Elliff’s ruling from the bench came at the end of a day-long hearing. He noted that Chief Deputy Attorney General Natalie Hanlon Leh, as the records custodian for the AG’s office and the POST board, testified that she considered the public interest but found it did not outweigh other factors such as the privacy and safety of law enforcement officers, the possible undermining of undercover investigations and the time and effort required to pull records from the database and redact fields of personal information like officers’ home addresses and cell phone numbers.

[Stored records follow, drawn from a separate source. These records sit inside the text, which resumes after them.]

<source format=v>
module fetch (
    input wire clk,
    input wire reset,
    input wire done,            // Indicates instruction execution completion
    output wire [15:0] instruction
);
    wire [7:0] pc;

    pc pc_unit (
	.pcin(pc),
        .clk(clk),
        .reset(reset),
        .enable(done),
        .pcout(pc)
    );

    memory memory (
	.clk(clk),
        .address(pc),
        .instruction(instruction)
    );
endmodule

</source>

“I have to say, I don’t view this as a paragon of discretionary review, but discretionary review it was,” Elliff said. “I find that there is credible evidence in the record that the Attorney General … adequately considered the public interest and concluded, based on these other issues, that they would be unable to produce the records.”

Hanlon Leh said she doesn’t use the POST database on a regular basis but had been told many hours were needed to “manipulate” it to fill the records requests, something the AG isn’t required to do under the CCJRA. She called it “a very labor-intensive process made more difficult by having to redact personal information also contained in the records … I decided it was more than we could do.”

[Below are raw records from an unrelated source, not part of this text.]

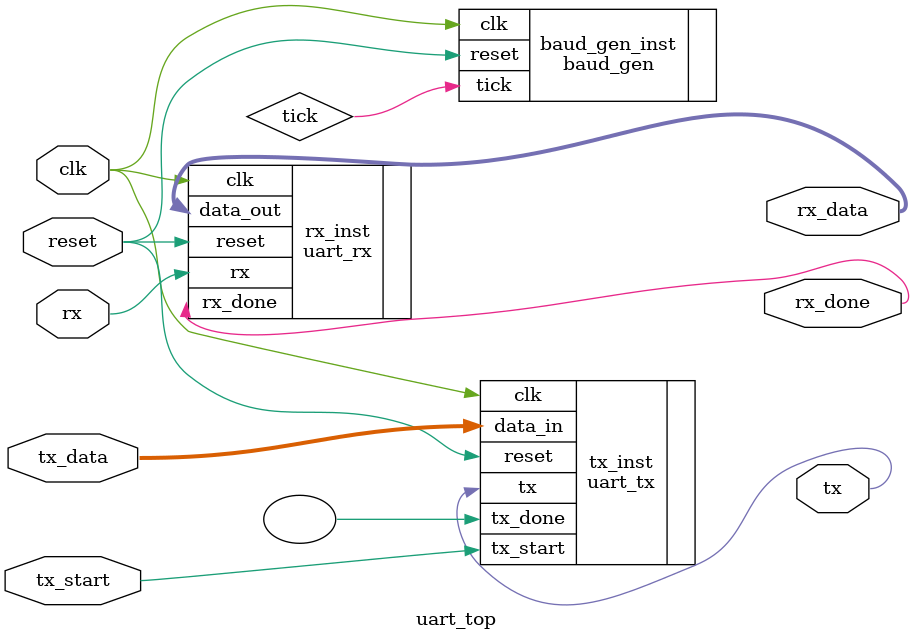
<source format=v>
module uart_top (
    input  wire       clk,
    input  wire       reset,
    input  wire       tx_start,
    input  wire [7:0] tx_data,
    output wire       tx,
    input  wire       rx,
    output wire [7:0] rx_data,
    output wire       rx_done
);

    // UART Configurations
    localparam CLK_FREQ  = 50_000_000;
    localparam BAUD_RATE = 1_000_000;

    wire tick;

    // Baud rate generator (shared tick for both TX and RX)
    baud_gen #(
        .CLK_FREQ(CLK_FREQ),
        .BAUD_RATE(BAUD_RATE)
    ) baud_gen_inst (
        .clk(clk),
        .reset(reset),
        .tick(tick)
    );

    // UART Transmitter
    uart_tx #(
        .CLK_FREQ(CLK_FREQ),
        .BAUD_RATE(BAUD_RATE)
    ) tx_inst (
        .clk(clk),
        .reset(reset),
        .tx_start(tx_start),
        .data_in(tx_data),
        .tx(tx),
        .tx_done() // 
    );

    // UART Receiver
    uart_rx #(
        .CLK_FREQ(CLK_FREQ),
        .BAUD_RATE(BAUD_RATE)
    ) rx_inst (
        .clk(clk),
        .reset(reset),
        .rx(rx),
        //.tick(tick),
        .data_out(rx_data),
        .rx_done(rx_done)
    );

endmodule



// iverilog -o uart.vvp uart_tb.v uart_top.v uart_tx.v uart_rx.v baud_gen.v 

</source>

The judge said “it would have been great” to hear testimony from an information technology person in the AG’s office or an expert in the Benchmark Analytics software used by the POST board.

Hanlon Leh said the AG has been willing to provide records on individual officers if a requester already knows the officer’s name, as well as the names of decertified officers mentioned in the minutes of public POST board meetings. But Osher said the entire database — minus officers’ private information — would be much more useful for reporting on topics such as police department demographics, staffing levels, whether certain departments are experiencing an exodus of officers, officer compliance with training standards and whether officers with misconduct problems are able to get jobs with other departments.

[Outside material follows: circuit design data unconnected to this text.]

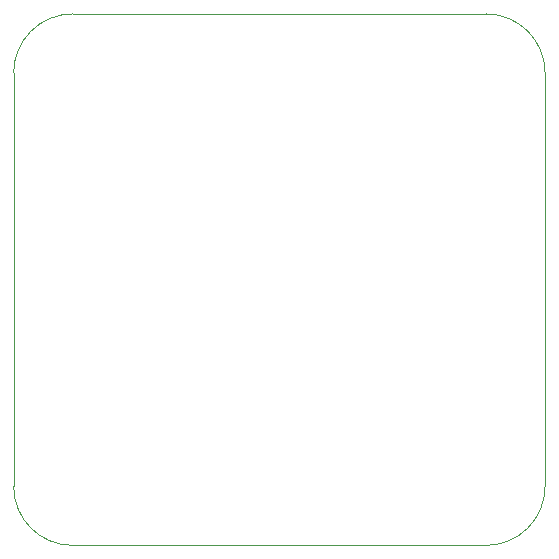
<source format=gbr>
%TF.GenerationSoftware,KiCad,Pcbnew,8.0.8*%
%TF.CreationDate,2025-04-07T17:04:07+02:00*%
%TF.ProjectId,Schematics_batterie,53636865-6d61-4746-9963-735f62617474,rev?*%
%TF.SameCoordinates,Original*%
%TF.FileFunction,Profile,NP*%
%FSLAX46Y46*%
G04 Gerber Fmt 4.6, Leading zero omitted, Abs format (unit mm)*
G04 Created by KiCad (PCBNEW 8.0.8) date 2025-04-07 17:04:07*
%MOMM*%
%LPD*%
G01*
G04 APERTURE LIST*
%TA.AperFunction,Profile*%
%ADD10C,0.050000*%
%TD*%
G04 APERTURE END LIST*
D10*
X150000000Y-85000000D02*
X150000000Y-50000000D01*
X110000000Y-90000000D02*
X145000000Y-90000000D01*
X105000000Y-50000000D02*
X105000000Y-85000000D01*
X145000000Y-45000000D02*
G75*
G02*
X150000000Y-50000000I0J-5000000D01*
G01*
X145000000Y-45000000D02*
X110000000Y-45000000D01*
X150000000Y-85000000D02*
G75*
G02*
X145000000Y-90000000I-5000000J0D01*
G01*
X110000000Y-90000000D02*
G75*
G02*
X105000000Y-85000000I0J5000000D01*
G01*
X105000000Y-50000000D02*
G75*
G02*
X110000000Y-45000000I5000000J0D01*
G01*
M02*

</source>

As a Denver Post reporter, Osher wrote several stories on officers with blemished records who were hired by other police departments in Colorado. The articles prompted the passage of bipartisan legislation in 2016 requiring law enforcement agencies to review personnel records and internal affairs files from departments where an officer previously worked before hiring that officer.

Osher said he also tried to obtain the POST database in 2015 and 2016 “to do a comprehensive, statewide search.”

Journalist Sam Stecklow testified that the Invisible Institute has requested and obtained similar Peace Officer Standards and Training data from 23 states. He said fees prevented the nonprofit from obtaining data from two additional states.

Osher, The Gazette and the Invisible Institute are represented pro bono by Rachael Johnson, a Colorado-based attorney for the Reporters Committee for Freedom of the Press. The judge’s ruling, Johnson told the Colorado Freedom of Information Coalition, demonstrates that it’s far too easy under the CCJRA for law enforcement agencies to withhold records from the public.

All it takes is “a scintilla of evidence” that the records custodian conducted the required balancing test, Johnson said. “And that should not be the standard.”

“This is precisely the kind of case that we started the Local Legal Initiative to tackle,” said Katie Townsend, legal director for the Reporter’s Committee. “It’s been a long slog to full evidentiary hearings. Lots of lawyer time with a lot of investment. But the reason we took it on is that access to these records is so important.”

Townsend said the plaintiffs will discuss whether to appeal the ruling and still contend the POST database is subject to the Colorado Open Records Act, not the CCJRA, because POST doesn’t engage in activity directly related to the detection or investigation of crime.

In August, Elliff ruled that POST is a criminal justice agency. If he had instead determined POST is subject to CORA, disclosure of the database would have been governed by a 2017 CORA amendment that entitles requesters to copies of public records kept in “sortable” and “searchable” formats. Government entities under that provision can withhold certain fields of confidential information but not an entire database.